Page images and extracted text:
"""

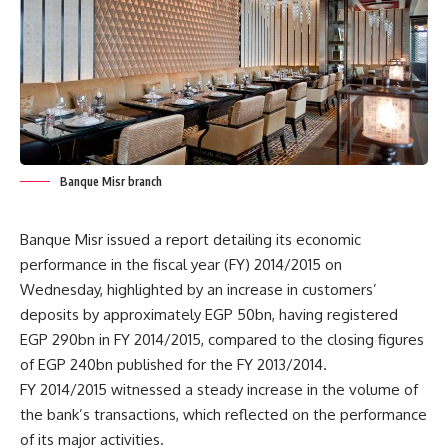
Banque Misr branch
Banque Misr issued a report detailing its economic
performance in the fiscal year (FY) 2014/2015 on
Wednesday, highlighted by an increase in customers’
deposits by approximately EGP 50bn, having registered
EGP 290bn in FY 2014/2015, compared to the closing figures
of EGP 240bn published for the FY 2013/2014.
FY 2014/2015 witnessed a steady increase in the volume of
the bank’s transactions, which reflected on the performance
of its major activities.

"""

Rewrite the text of the entries with "steady" replaced by "consistent" and everything else kept the same. Leave out the pictures.

Banque Misr branch
Banque Misr issued a report detailing its economic
performance in the fiscal year (FY) 2014/2015 on
Wednesday, highlighted by an increase in customers’
deposits by approximately EGP 50bn, having registered
EGP 290bn in FY 2014/2015, compared to the closing figures
of EGP 240bn published for the FY 2013/2014.
FY 2014/2015 witnessed a consistent increase in the volume of
the bank’s transactions, which reflected on the performance
of its major activities.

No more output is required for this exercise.